Stored data
++++++++++
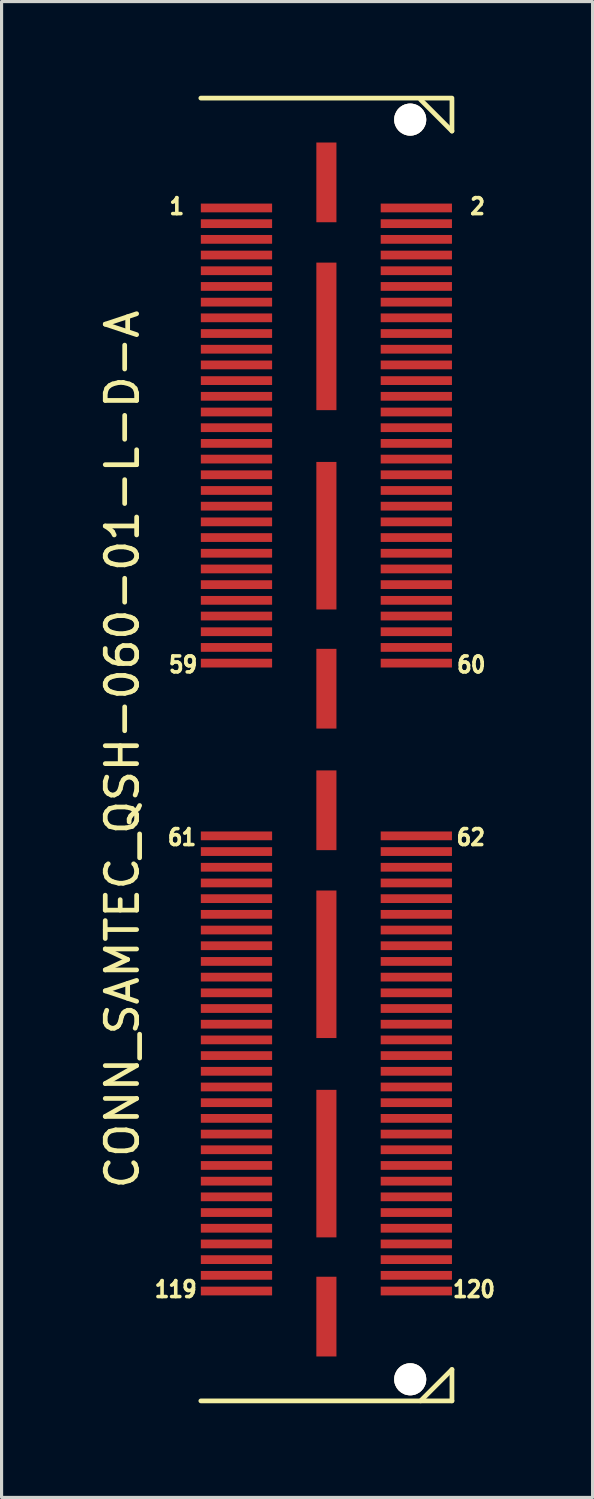
<source format=kicad_pcb>
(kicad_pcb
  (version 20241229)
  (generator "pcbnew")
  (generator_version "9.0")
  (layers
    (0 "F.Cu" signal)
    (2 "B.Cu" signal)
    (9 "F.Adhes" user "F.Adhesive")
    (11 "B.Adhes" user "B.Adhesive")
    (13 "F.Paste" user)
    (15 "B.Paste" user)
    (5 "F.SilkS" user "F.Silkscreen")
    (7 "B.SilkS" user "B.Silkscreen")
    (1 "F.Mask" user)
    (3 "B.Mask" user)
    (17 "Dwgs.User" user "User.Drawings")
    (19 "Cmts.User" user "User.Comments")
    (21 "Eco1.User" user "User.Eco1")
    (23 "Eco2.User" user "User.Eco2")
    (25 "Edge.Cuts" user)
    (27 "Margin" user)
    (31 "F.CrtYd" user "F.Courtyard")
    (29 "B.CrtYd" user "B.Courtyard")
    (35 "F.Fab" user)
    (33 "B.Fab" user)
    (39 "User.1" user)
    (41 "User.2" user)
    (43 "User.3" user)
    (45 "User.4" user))
  (footprint "CONN_SAMTEC_QSH-060-01-L-D-A"
    (layer "F.Cu")
    (at 7.348 20.825)
    (property "Reference" "CONN_SAMTEC_QSH-060-01-L-D-A" (at -6.5 0 90) (layer "F.SilkS") (effects (font (size 1 1) (thickness 0.15))))
    (attr through_hole)
    (fp_line (start -4 -20.75) (end 4 -20.75) (stroke (width 0.15) (type solid)) (layer "F.SilkS"))
    (fp_line (start 3 -20.7) (end 4 -19.7) (stroke (width 0.15) (type solid)) (layer "F.SilkS"))
    (fp_line (start 3 20.753) (end 4 19.753) (stroke (width 0.15) (type solid)) (layer "F.SilkS"))
    (fp_line (start 4 -20.7) (end 4 -20.7) (stroke (width 0.1) (type solid)) (layer "F.SilkS"))
    (fp_line (start 4 -19.7) (end 4 -20.7) (stroke (width 0.15) (type solid)) (layer "F.SilkS"))
    (fp_line (start 4 19.753) (end 4 20.753) (stroke (width 0.15) (type solid)) (layer "F.SilkS"))
    (fp_line (start 4 20.753) (end -4 20.753) (stroke (width 0.15) (type solid)) (layer "F.SilkS"))
    (fp_text user "1" (at -4.765 -17.3 0) (layer "F.SilkS") (effects (font (size 0.508 0.457) (thickness 0.114))))
    (fp_text user "59" (at -4.565 -2.7 0) (layer "F.SilkS") (effects (font (size 0.508 0.457) (thickness 0.114))))
    (fp_text user "60" (at 4.615 -2.7 0) (layer "F.SilkS") (effects (font (size 0.508 0.457) (thickness 0.114))))
    (fp_text user "120" (at 4.7 17.2 0) (layer "F.SilkS") (effects (font (size 0.508 0.457) (thickness 0.114))))
    (fp_text user "119" (at -4.8 17.2 0) (layer "F.SilkS") (effects (font (size 0.508 0.457) (thickness 0.114))))
    (fp_text user "62" (at 4.6 2.8 0) (layer "F.SilkS") (effects (font (size 0.508 0.457) (thickness 0.114))))
    (fp_text user "61" (at -4.6 2.8 0) (layer "F.SilkS") (effects (font (size 0.508 0.457) (thickness 0.114))))
    (fp_text user "2" (at 4.815 -17.3 0) (layer "F.SilkS") (effects (font (size 0.508 0.457) (thickness 0.114))))
    (pad "" thru_hole circle (at 2.67 -20.065) (size 1.02 1.02) (drill 1.02) (layers "*.Cu" "*.Mask" "F.SilkS"))
    (pad "" thru_hole circle (at 2.67 20.065) (size 1.02 1.02) (drill 1.02) (layers "*.Cu" "*.Mask" "F.SilkS"))
    (pad "1" smd rect (at -2.865 -17.25) (size 2.27 0.279) (layers "F.Cu" "F.Mask" "F.Paste"))
    (pad "2" smd rect (at 2.865 -17.25) (size 2.27 0.279) (layers "F.Cu" "F.Mask" "F.Paste"))
    (pad "3" smd rect (at -2.865 -16.75) (size 2.27 0.279) (layers "F.Cu" "F.Mask" "F.Paste"))
    (pad "4" smd rect (at 2.865 -16.75) (size 2.27 0.279) (layers "F.Cu" "F.Mask" "F.Paste"))
    (pad "5" smd rect (at -2.865 -16.25) (size 2.27 0.279) (layers "F.Cu" "F.Mask" "F.Paste"))
    (pad "6" smd rect (at 2.865 -16.25) (size 2.27 0.279) (layers "F.Cu" "F.Mask" "F.Paste"))
    (pad "7" smd rect (at -2.865 -15.75) (size 2.27 0.279) (layers "F.Cu" "F.Mask" "F.Paste"))
    (pad "8" smd rect (at 2.865 -15.75) (size 2.27 0.279) (layers "F.Cu" "F.Mask" "F.Paste"))
    (pad "9" smd rect (at -2.865 -15.25) (size 2.27 0.279) (layers "F.Cu" "F.Mask" "F.Paste"))
    (pad "10" smd rect (at 2.865 -15.25) (size 2.27 0.279) (layers "F.Cu" "F.Mask" "F.Paste"))
    (pad "11" smd rect (at -2.865 -14.75) (size 2.27 0.279) (layers "F.Cu" "F.Mask" "F.Paste"))
    (pad "12" smd rect (at 2.865 -14.75) (size 2.27 0.279) (layers "F.Cu" "F.Mask" "F.Paste"))
    (pad "13" smd rect (at -2.865 -14.25) (size 2.27 0.279) (layers "F.Cu" "F.Mask" "F.Paste"))
    (pad "14" smd rect (at 2.865 -14.25) (size 2.27 0.279) (layers "F.Cu" "F.Mask" "F.Paste"))
    (pad "15" smd rect (at -2.865 -13.75) (size 2.27 0.279) (layers "F.Cu" "F.Mask" "F.Paste"))
    (pad "16" smd rect (at 2.865 -13.75) (size 2.27 0.279) (layers "F.Cu" "F.Mask" "F.Paste"))
    (pad "17" smd rect (at -2.865 -13.25) (size 2.27 0.279) (layers "F.Cu" "F.Mask" "F.Paste"))
    (pad "18" smd rect (at 2.865 -13.25) (size 2.27 0.279) (layers "F.Cu" "F.Mask" "F.Paste"))
    (pad "19" smd rect (at -2.865 -12.75) (size 2.27 0.279) (layers "F.Cu" "F.Mask" "F.Paste"))
    (pad "20" smd rect (at 2.865 -12.75) (size 2.27 0.279) (layers "F.Cu" "F.Mask" "F.Paste"))
    (pad "21" smd rect (at -2.865 -12.25) (size 2.27 0.279) (layers "F.Cu" "F.Mask" "F.Paste"))
    (pad "22" smd rect (at 2.865 -12.25) (size 2.27 0.279) (layers "F.Cu" "F.Mask" "F.Paste"))
    (pad "23" smd rect (at -2.865 -11.75) (size 2.27 0.279) (layers "F.Cu" "F.Mask" "F.Paste"))
    (pad "24" smd rect (at 2.865 -11.75) (size 2.27 0.279) (layers "F.Cu" "F.Mask" "F.Paste"))
    (pad "25" smd rect (at -2.865 -11.25) (size 2.27 0.279) (layers "F.Cu" "F.Mask" "F.Paste"))
    (pad "26" smd rect (at 2.865 -11.25) (size 2.27 0.279) (layers "F.Cu" "F.Mask" "F.Paste"))
    (pad "27" smd rect (at -2.865 -10.75) (size 2.27 0.279) (layers "F.Cu" "F.Mask" "F.Paste"))
    (pad "28" smd rect (at 2.865 -10.75) (size 2.27 0.279) (layers "F.Cu" "F.Mask" "F.Paste"))
    (pad "29" smd rect (at -2.865 -10.25) (size 2.27 0.279) (layers "F.Cu" "F.Mask" "F.Paste"))
    (pad "30" smd rect (at 2.865 -10.25) (size 2.27 0.279) (layers "F.Cu" "F.Mask" "F.Paste"))
    (pad "31" smd rect (at -2.865 -9.75) (size 2.27 0.279) (layers "F.Cu" "F.Mask" "F.Paste"))
    (pad "32" smd rect (at 2.865 -9.75) (size 2.27 0.279) (layers "F.Cu" "F.Mask" "F.Paste"))
    (pad "33" smd rect (at -2.865 -9.25) (size 2.27 0.279) (layers "F.Cu" "F.Mask" "F.Paste"))
    (pad "34" smd rect (at 2.865 -9.25) (size 2.27 0.279) (layers "F.Cu" "F.Mask" "F.Paste"))
    (pad "35" smd rect (at -2.865 -8.75) (size 2.27 0.279) (layers "F.Cu" "F.Mask" "F.Paste"))
    (pad "36" smd rect (at 2.865 -8.75) (size 2.27 0.279) (layers "F.Cu" "F.Mask" "F.Paste"))
    (pad "37" smd rect (at -2.865 -8.25) (size 2.27 0.279) (layers "F.Cu" "F.Mask" "F.Paste"))
    (pad "38" smd rect (at 2.865 -8.25) (size 2.27 0.279) (layers "F.Cu" "F.Mask" "F.Paste"))
    (pad "39" smd rect (at -2.865 -7.75) (size 2.27 0.279) (layers "F.Cu" "F.Mask" "F.Paste"))
    (pad "40" smd rect (at 2.865 -7.75) (size 2.27 0.279) (layers "F.Cu" "F.Mask" "F.Paste"))
    (pad "41" smd rect (at -2.865 -7.25) (size 2.27 0.279) (layers "F.Cu" "F.Mask" "F.Paste"))
    (pad "42" smd rect (at 2.865 -7.25) (size 2.27 0.279) (layers "F.Cu" "F.Mask" "F.Paste"))
    (pad "43" smd rect (at -2.865 -6.75) (size 2.27 0.279) (layers "F.Cu" "F.Mask" "F.Paste"))
    (pad "44" smd rect (at 2.865 -6.75) (size 2.27 0.279) (layers "F.Cu" "F.Mask" "F.Paste"))
    (pad "45" smd rect (at -2.865 -6.25) (size 2.27 0.279) (layers "F.Cu" "F.Mask" "F.Paste"))
    (pad "46" smd rect (at 2.865 -6.25) (size 2.27 0.279) (layers "F.Cu" "F.Mask" "F.Paste"))
    (pad "47" smd rect (at -2.865 -5.75) (size 2.27 0.279) (layers "F.Cu" "F.Mask" "F.Paste"))
    (pad "48" smd rect (at 2.865 -5.75) (size 2.27 0.279) (layers "F.Cu" "F.Mask" "F.Paste"))
    (pad "49" smd rect (at -2.865 -5.25) (size 2.27 0.279) (layers "F.Cu" "F.Mask" "F.Paste"))
    (pad "50" smd rect (at 2.865 -5.25) (size 2.27 0.279) (layers "F.Cu" "F.Mask" "F.Paste"))
    (pad "51" smd rect (at -2.865 -4.75) (size 2.27 0.279) (layers "F.Cu" "F.Mask" "F.Paste"))
    (pad "52" smd rect (at 2.865 -4.75) (size 2.27 0.279) (layers "F.Cu" "F.Mask" "F.Paste"))
    (pad "53" smd rect (at -2.865 -4.25) (size 2.27 0.279) (layers "F.Cu" "F.Mask" "F.Paste"))
    (pad "54" smd rect (at 2.865 -4.25) (size 2.27 0.279) (layers "F.Cu" "F.Mask" "F.Paste"))
    (pad "55" smd rect (at -2.865 -3.75) (size 2.27 0.279) (layers "F.Cu" "F.Mask" "F.Paste"))
    (pad "56" smd rect (at 2.865 -3.75) (size 2.27 0.279) (layers "F.Cu" "F.Mask" "F.Paste"))
    (pad "57" smd rect (at -2.865 -3.25) (size 2.27 0.279) (layers "F.Cu" "F.Mask" "F.Paste"))
    (pad "58" smd rect (at 2.865 -3.25) (size 2.27 0.279) (layers "F.Cu" "F.Mask" "F.Paste"))
    (pad "59" smd rect (at -2.865 -2.75) (size 2.27 0.279) (layers "F.Cu" "F.Mask" "F.Paste"))
    (pad "60" smd rect (at 2.865 -2.75) (size 2.27 0.279) (layers "F.Cu" "F.Mask" "F.Paste"))
    (pad "61" smd rect (at -2.865 2.753) (size 2.27 0.279) (layers "F.Cu" "F.Mask" "F.Paste"))
    (pad "62" smd rect (at 2.865 2.753) (size 2.27 0.279) (layers "F.Cu" "F.Mask" "F.Paste"))
    (pad "63" smd rect (at -2.865 3.253) (size 2.27 0.279) (layers "F.Cu" "F.Mask" "F.Paste"))
    (pad "64" smd rect (at 2.865 3.253) (size 2.27 0.279) (layers "F.Cu" "F.Mask" "F.Paste"))
    (pad "65" smd rect (at -2.865 3.753) (size 2.27 0.279) (layers "F.Cu" "F.Mask" "F.Paste"))
    (pad "66" smd rect (at 2.865 3.753) (size 2.27 0.279) (layers "F.Cu" "F.Mask" "F.Paste"))
    (pad "67" smd rect (at -2.865 4.253) (size 2.27 0.279) (layers "F.Cu" "F.Mask" "F.Paste"))
    (pad "68" smd rect (at 2.865 4.253) (size 2.27 0.279) (layers "F.Cu" "F.Mask" "F.Paste"))
    (pad "69" smd rect (at -2.865 4.753) (size 2.27 0.279) (layers "F.Cu" "F.Mask" "F.Paste"))
    (pad "70" smd rect (at 2.865 4.753) (size 2.27 0.279) (layers "F.Cu" "F.Mask" "F.Paste"))
    (pad "71" smd rect (at -2.865 5.253) (size 2.27 0.279) (layers "F.Cu" "F.Mask" "F.Paste"))
    (pad "72" smd rect (at 2.865 5.253) (size 2.27 0.279) (layers "F.Cu" "F.Mask" "F.Paste"))
    (pad "73" smd rect (at -2.865 5.753) (size 2.27 0.279) (layers "F.Cu" "F.Mask" "F.Paste"))
    (pad "74" smd rect (at 2.865 5.753) (size 2.27 0.279) (layers "F.Cu" "F.Mask" "F.Paste"))
    (pad "75" smd rect (at -2.865 6.253) (size 2.27 0.279) (layers "F.Cu" "F.Mask" "F.Paste"))
    (pad "76" smd rect (at 2.865 6.253) (size 2.27 0.279) (layers "F.Cu" "F.Mask" "F.Paste"))
    (pad "77" smd rect (at -2.865 6.753) (size 2.27 0.279) (layers "F.Cu" "F.Mask" "F.Paste"))
    (pad "78" smd rect (at 2.865 6.753) (size 2.27 0.279) (layers "F.Cu" "F.Mask" "F.Paste"))
    (pad "79" smd rect (at -2.865 7.253) (size 2.27 0.279) (layers "F.Cu" "F.Mask" "F.Paste"))
    (pad "80" smd rect (at 2.865 7.253) (size 2.27 0.279) (layers "F.Cu" "F.Mask" "F.Paste"))
    (pad "81" smd rect (at -2.865 7.753) (size 2.27 0.279) (layers "F.Cu" "F.Mask" "F.Paste"))
    (pad "82" smd rect (at 2.865 7.753) (size 2.27 0.279) (layers "F.Cu" "F.Mask" "F.Paste"))
    (pad "83" smd rect (at -2.865 8.253) (size 2.27 0.279) (layers "F.Cu" "F.Mask" "F.Paste"))
    (pad "84" smd rect (at 2.865 8.253) (size 2.27 0.279) (layers "F.Cu" "F.Mask" "F.Paste"))
    (pad "85" smd rect (at -2.865 8.753) (size 2.27 0.279) (layers "F.Cu" "F.Mask" "F.Paste"))
    (pad "86" smd rect (at 2.865 8.753) (size 2.27 0.279) (layers "F.Cu" "F.Mask" "F.Paste"))
    (pad "87" smd rect (at -2.865 9.253) (size 2.27 0.279) (layers "F.Cu" "F.Mask" "F.Paste"))
    (pad "88" smd rect (at 2.865 9.253) (size 2.27 0.279) (layers "F.Cu" "F.Mask" "F.Paste"))
    (pad "89" smd rect (at -2.865 9.753) (size 2.27 0.279) (layers "F.Cu" "F.Mask" "F.Paste"))
    (pad "90" smd rect (at 2.865 9.753) (size 2.27 0.279) (layers "F.Cu" "F.Mask" "F.Paste"))
    (pad "91" smd rect (at -2.865 10.253) (size 2.27 0.279) (layers "F.Cu" "F.Mask" "F.Paste"))
    (pad "92" smd rect (at 2.865 10.253) (size 2.27 0.279) (layers "F.Cu" "F.Mask" "F.Paste"))
    (pad "93" smd rect (at -2.865 10.753) (size 2.27 0.279) (layers "F.Cu" "F.Mask" "F.Paste"))
    (pad "94" smd rect (at 2.865 10.753) (size 2.27 0.279) (layers "F.Cu" "F.Mask" "F.Paste"))
    (pad "95" smd rect (at -2.865 11.253) (size 2.27 0.279) (layers "F.Cu" "F.Mask" "F.Paste"))
    (pad "96" smd rect (at 2.865 11.253) (size 2.27 0.279) (layers "F.Cu" "F.Mask" "F.Paste"))
    (pad "97" smd rect (at -2.865 11.753) (size 2.27 0.279) (layers "F.Cu" "F.Mask" "F.Paste"))
    (pad "98" smd rect (at 2.865 11.753) (size 2.27 0.279) (layers "F.Cu" "F.Mask" "F.Paste"))
    (pad "99" smd rect (at -2.865 12.253) (size 2.27 0.279) (layers "F.Cu" "F.Mask" "F.Paste"))
    (pad "100" smd rect (at 2.865 12.253) (size 2.27 0.279) (layers "F.Cu" "F.Mask" "F.Paste"))
    (pad "101" smd rect (at -2.865 12.753) (size 2.27 0.279) (layers "F.Cu" "F.Mask" "F.Paste"))
    (pad "102" smd rect (at 2.865 12.753) (size 2.27 0.279) (layers "F.Cu" "F.Mask" "F.Paste"))
    (pad "103" smd rect (at -2.865 13.253) (size 2.27 0.279) (layers "F.Cu" "F.Mask" "F.Paste"))
    (pad "104" smd rect (at 2.865 13.253) (size 2.27 0.279) (layers "F.Cu" "F.Mask" "F.Paste"))
    (pad "105" smd rect (at -2.865 13.753) (size 2.27 0.279) (layers "F.Cu" "F.Mask" "F.Paste"))
    (pad "106" smd rect (at 2.865 13.753) (size 2.27 0.279) (layers "F.Cu" "F.Mask" "F.Paste"))
    (pad "107" smd rect (at -2.865 14.253) (size 2.27 0.279) (layers "F.Cu" "F.Mask" "F.Paste"))
    (pad "108" smd rect (at 2.865 14.253) (size 2.27 0.279) (layers "F.Cu" "F.Mask" "F.Paste"))
    (pad "109" smd rect (at -2.865 14.753) (size 2.27 0.279) (layers "F.Cu" "F.Mask" "F.Paste"))
    (pad "110" smd rect (at 2.865 14.753) (size 2.27 0.279) (layers "F.Cu" "F.Mask" "F.Paste"))
    (pad "111" smd rect (at -2.865 15.253) (size 2.27 0.279) (layers "F.Cu" "F.Mask" "F.Paste"))
    (pad "112" smd rect (at 2.865 15.253) (size 2.27 0.279) (layers "F.Cu" "F.Mask" "F.Paste"))
    (pad "113" smd rect (at -2.865 15.753) (size 2.27 0.279) (layers "F.Cu" "F.Mask" "F.Paste"))
    (pad "114" smd rect (at 2.865 15.753) (size 2.27 0.279) (layers "F.Cu" "F.Mask" "F.Paste"))
    (pad "115" smd rect (at -2.865 16.253) (size 2.27 0.279) (layers "F.Cu" "F.Mask" "F.Paste"))
    (pad "116" smd rect (at 2.865 16.253) (size 2.27 0.279) (layers "F.Cu" "F.Mask" "F.Paste"))
    (pad "117" smd rect (at -2.865 16.753) (size 2.27 0.279) (layers "F.Cu" "F.Mask" "F.Paste"))
    (pad "118" smd rect (at 2.865 16.753) (size 2.27 0.279) (layers "F.Cu" "F.Mask" "F.Paste"))
    (pad "119" smd rect (at -2.865 17.253) (size 2.27 0.279) (layers "F.Cu" "F.Mask" "F.Paste"))
    (pad "120" smd rect (at 2.865 17.253) (size 2.27 0.279) (layers "F.Cu" "F.Mask" "F.Paste"))
    (pad "121" smd rect (at 0 -18.065) (size 0.64 2.54) (layers "F.Cu" "F.Mask" "F.Paste"))
    (pad "122" smd rect (at 0 -13.159) (size 0.64 4.7) (layers "F.Cu" "F.Mask" "F.Paste"))
    (pad "123" smd rect (at 0 -6.809) (size 0.64 4.7) (layers "F.Cu" "F.Mask" "F.Paste"))
    (pad "124" smd rect (at 0 -1.935) (size 0.64 2.54) (layers "F.Cu" "F.Mask" "F.Paste"))
    (pad "125" smd rect (at 0 1.938) (size 0.64 2.54) (layers "F.Cu" "F.Mask" "F.Paste"))
    (pad "126" smd rect (at 0 6.844) (size 0.64 4.7) (layers "F.Cu" "F.Mask" "F.Paste"))
    (pad "127" smd rect (at 0 13.194) (size 0.64 4.7) (layers "F.Cu" "F.Mask" "F.Paste"))
    (pad "128" smd rect (at 0 18.068) (size 0.64 2.54) (layers "F.Cu" "F.Mask" "F.Paste")))
  (gr_rect
    (start -3 -3)
    (end 15.827 44.653)
    (stroke (width 0.1) (type default))
    (fill no)
    (layer "Edge.Cuts")))
</source>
++++++++++
Can you repeat, word for word, every line above from the one containing "(at -2.865 9.753)" down to the one containing "(at 2.865 9.753)", including both?

● **Written solution**:
    (pad "89" smd rect (at -2.865 9.753) (size 2.27 0.279) (layers "F.Cu" "F.Mask" "F.Paste"))
    (pad "90" smd rect (at 2.865 9.753) (size 2.27 0.279) (layers "F.Cu" "F.Mask" "F.Paste"))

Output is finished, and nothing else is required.